## The tasks
(a) Name every illness that the account of post-war Breslau says the civilian population died from.
(b) Duplicate the part of the account of post-war Breslau that opens with the words containing "The Russian/Polish relationship" and closes with "epidemics, was catastrophic.".

## Source passage
* Begin *

The Breslauers knew how to help themselves in this situation. A ‘jungle-drum’ system, using saucepan-lids, became the communication system in calling for help when the Poles forced their way in to where the Breslauers lived. The signal warned the neighbours, every one of whom joined in with a clash of cymbals, the din of which reached a crescendo, stretching from house to house. The commander then sent jeeps and soldiers. He simply enjoyed getting to grips with the Poles, between whom there was no love lost. The ‘Ivans’ showed no mercy, and very often shots were to be heard.
The Russian/Polish relationship had never been good, but at that time, when the Russians had ‘freed’ Poland from the yoke of Fascism it was, of course, worse than ever. Both sides were contemptuous of the other. Murder and manslaughter between the two occurred daily. This ‘peace’ after the war produced even more of a psychological crisis in many people. Suicides were at an even higher rate than during the siege of the city. The total result, including the high death-rate among both young and old, in appalling conditions including epidemics, was catastrophic.
Normal hygienic conditions were non-existent causing the high death-rate. It was not to be wondered at. The civilian population died off like flies, from typhus, typhus fever, dysentery and diphtheria. Babies were the first ‘sacrifices’. The deaths of very many infants caused by malnutrition was also not surprising.

* End *

## Data lines

* Begin *

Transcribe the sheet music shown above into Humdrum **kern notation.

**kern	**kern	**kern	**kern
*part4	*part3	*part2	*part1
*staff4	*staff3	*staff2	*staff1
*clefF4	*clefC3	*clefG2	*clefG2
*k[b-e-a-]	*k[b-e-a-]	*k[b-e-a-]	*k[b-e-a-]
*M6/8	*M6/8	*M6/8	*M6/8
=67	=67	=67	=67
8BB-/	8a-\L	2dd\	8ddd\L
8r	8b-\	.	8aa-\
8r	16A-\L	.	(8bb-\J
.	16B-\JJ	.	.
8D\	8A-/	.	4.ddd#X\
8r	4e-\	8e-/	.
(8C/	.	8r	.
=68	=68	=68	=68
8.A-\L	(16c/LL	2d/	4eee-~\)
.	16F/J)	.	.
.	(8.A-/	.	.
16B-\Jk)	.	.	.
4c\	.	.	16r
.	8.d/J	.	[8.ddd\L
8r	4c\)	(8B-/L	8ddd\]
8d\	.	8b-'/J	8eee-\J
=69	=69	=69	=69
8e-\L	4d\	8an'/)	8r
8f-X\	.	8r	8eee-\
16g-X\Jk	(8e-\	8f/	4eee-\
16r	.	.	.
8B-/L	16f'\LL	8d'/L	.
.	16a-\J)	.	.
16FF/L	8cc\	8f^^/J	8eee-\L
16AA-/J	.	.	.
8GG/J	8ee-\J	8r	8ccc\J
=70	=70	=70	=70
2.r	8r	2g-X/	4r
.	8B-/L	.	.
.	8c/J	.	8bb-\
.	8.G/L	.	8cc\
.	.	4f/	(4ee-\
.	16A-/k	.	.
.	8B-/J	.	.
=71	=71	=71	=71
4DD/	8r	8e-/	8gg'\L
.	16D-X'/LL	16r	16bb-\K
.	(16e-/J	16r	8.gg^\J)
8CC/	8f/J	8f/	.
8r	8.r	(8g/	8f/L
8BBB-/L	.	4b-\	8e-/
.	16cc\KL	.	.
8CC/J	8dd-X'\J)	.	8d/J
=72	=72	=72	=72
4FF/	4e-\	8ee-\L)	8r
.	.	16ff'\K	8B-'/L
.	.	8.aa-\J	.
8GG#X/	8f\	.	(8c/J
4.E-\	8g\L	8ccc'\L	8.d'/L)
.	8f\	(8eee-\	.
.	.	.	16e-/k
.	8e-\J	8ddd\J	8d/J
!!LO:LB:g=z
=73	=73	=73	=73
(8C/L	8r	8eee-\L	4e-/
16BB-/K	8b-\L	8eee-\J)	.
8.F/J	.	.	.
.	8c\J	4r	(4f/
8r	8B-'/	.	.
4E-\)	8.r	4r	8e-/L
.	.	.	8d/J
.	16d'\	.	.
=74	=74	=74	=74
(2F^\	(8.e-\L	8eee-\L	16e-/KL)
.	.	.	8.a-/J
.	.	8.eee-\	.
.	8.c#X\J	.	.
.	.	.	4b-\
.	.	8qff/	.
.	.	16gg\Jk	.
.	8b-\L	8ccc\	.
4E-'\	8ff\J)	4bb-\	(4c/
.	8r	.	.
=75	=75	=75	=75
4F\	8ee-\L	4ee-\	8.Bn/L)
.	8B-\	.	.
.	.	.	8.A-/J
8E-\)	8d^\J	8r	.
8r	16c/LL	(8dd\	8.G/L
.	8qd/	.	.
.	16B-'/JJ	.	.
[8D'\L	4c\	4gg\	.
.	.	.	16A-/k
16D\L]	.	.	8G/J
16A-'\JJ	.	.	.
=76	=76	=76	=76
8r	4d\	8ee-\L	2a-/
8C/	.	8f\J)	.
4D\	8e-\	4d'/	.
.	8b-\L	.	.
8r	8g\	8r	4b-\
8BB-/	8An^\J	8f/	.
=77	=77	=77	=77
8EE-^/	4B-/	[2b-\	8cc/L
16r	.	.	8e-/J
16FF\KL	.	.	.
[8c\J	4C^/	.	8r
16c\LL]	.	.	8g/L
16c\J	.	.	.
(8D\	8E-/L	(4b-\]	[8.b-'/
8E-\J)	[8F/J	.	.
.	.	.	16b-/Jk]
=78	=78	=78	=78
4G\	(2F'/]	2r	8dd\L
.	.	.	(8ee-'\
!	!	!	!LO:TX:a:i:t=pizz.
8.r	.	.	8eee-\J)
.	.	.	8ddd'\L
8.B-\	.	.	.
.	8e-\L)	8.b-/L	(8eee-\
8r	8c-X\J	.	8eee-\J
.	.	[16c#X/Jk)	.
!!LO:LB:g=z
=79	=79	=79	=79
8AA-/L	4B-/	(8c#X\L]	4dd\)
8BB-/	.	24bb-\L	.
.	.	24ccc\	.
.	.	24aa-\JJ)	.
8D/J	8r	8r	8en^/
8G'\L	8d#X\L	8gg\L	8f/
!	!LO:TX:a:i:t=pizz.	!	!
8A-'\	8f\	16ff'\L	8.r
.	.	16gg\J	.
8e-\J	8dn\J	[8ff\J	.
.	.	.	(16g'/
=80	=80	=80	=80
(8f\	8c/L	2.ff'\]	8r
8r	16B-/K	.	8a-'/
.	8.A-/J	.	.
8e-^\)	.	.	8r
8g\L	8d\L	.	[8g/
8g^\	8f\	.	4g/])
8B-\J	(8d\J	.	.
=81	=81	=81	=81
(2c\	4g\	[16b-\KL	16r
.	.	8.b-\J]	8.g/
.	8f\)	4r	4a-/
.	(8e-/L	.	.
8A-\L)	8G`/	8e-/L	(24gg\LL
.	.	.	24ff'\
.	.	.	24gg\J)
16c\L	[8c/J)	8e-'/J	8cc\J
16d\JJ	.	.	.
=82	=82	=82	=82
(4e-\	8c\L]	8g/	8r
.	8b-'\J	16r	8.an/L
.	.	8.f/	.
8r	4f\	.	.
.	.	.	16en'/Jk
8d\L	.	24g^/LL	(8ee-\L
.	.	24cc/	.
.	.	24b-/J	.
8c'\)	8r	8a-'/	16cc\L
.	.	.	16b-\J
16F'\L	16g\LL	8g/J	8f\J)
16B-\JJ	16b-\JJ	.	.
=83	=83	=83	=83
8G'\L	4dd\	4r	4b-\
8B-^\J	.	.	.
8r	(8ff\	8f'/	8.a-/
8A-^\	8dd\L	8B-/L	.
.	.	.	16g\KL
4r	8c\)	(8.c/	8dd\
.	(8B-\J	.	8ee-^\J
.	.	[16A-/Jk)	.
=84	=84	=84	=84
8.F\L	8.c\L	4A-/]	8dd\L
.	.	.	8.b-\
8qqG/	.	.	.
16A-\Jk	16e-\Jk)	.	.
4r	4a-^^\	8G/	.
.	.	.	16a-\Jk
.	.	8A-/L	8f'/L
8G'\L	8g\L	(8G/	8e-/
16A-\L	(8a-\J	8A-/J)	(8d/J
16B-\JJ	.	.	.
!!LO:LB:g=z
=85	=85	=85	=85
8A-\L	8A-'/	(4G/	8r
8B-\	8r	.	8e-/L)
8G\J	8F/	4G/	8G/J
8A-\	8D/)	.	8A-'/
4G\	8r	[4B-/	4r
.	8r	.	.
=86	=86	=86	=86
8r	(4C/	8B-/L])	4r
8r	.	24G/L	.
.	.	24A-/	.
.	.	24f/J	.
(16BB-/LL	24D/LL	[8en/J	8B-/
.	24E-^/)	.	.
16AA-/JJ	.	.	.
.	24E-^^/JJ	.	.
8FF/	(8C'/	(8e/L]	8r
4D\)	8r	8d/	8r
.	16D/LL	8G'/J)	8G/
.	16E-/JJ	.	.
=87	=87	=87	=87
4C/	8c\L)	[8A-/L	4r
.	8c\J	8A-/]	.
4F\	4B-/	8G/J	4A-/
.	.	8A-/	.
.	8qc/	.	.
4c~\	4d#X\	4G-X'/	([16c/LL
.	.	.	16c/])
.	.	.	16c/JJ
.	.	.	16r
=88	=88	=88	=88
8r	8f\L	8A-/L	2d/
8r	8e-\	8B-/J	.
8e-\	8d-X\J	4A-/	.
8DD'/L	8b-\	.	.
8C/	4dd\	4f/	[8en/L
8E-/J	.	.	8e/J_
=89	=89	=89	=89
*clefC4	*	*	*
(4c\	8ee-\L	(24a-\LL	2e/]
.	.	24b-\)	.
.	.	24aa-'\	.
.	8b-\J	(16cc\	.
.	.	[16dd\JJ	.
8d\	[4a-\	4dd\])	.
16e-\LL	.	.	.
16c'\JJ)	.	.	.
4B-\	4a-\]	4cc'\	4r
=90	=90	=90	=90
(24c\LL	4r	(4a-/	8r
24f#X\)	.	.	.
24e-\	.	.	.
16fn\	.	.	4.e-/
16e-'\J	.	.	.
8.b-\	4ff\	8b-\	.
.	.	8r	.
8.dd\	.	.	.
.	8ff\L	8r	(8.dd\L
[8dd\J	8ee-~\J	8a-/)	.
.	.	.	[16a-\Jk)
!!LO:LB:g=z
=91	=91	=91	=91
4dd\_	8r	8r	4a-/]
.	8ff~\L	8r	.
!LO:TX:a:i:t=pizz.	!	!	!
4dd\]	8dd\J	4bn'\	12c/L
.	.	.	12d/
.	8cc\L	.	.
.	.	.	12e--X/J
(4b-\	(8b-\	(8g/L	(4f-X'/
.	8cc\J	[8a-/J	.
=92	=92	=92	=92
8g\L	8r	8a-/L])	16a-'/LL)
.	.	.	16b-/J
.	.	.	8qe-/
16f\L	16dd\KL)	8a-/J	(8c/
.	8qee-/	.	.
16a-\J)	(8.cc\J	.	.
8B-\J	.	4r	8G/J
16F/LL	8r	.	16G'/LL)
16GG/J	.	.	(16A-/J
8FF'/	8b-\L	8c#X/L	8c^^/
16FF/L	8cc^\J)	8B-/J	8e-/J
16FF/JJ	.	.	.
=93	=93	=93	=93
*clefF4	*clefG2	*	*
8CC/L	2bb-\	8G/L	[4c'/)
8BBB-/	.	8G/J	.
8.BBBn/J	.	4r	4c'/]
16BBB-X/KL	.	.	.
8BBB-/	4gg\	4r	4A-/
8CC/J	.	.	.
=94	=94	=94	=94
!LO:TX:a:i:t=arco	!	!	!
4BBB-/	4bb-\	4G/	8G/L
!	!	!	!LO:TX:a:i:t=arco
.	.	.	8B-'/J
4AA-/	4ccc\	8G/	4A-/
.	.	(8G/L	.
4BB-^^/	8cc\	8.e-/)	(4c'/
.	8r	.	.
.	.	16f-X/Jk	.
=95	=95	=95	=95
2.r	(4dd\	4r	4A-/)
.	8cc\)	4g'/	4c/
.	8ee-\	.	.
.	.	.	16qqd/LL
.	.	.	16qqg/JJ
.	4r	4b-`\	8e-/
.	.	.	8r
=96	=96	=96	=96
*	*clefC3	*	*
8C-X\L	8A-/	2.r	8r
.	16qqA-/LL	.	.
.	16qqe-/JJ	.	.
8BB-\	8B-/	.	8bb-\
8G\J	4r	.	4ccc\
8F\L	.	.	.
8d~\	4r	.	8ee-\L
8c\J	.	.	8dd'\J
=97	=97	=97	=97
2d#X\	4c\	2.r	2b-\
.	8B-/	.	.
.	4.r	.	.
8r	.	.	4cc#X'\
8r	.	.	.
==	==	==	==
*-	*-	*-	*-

* End *

## Answers below
(a) Typhus, typhus fever, dysentery and diphtheria.

(b)
The Russian/Polish relationship had never been good, but at that time, when the Russians had ‘freed’ Poland from the yoke of Fascism it was, of course, worse than ever. Both sides were contemptuous of the other. Murder and manslaughter between the two occurred daily. This ‘peace’ after the war produced even more of a psychological crisis in many people. Suicides were at an even higher rate than during the siege of the city. The total result, including the high death-rate among both young and old, in appalling conditions including epidemics, was catastrophic.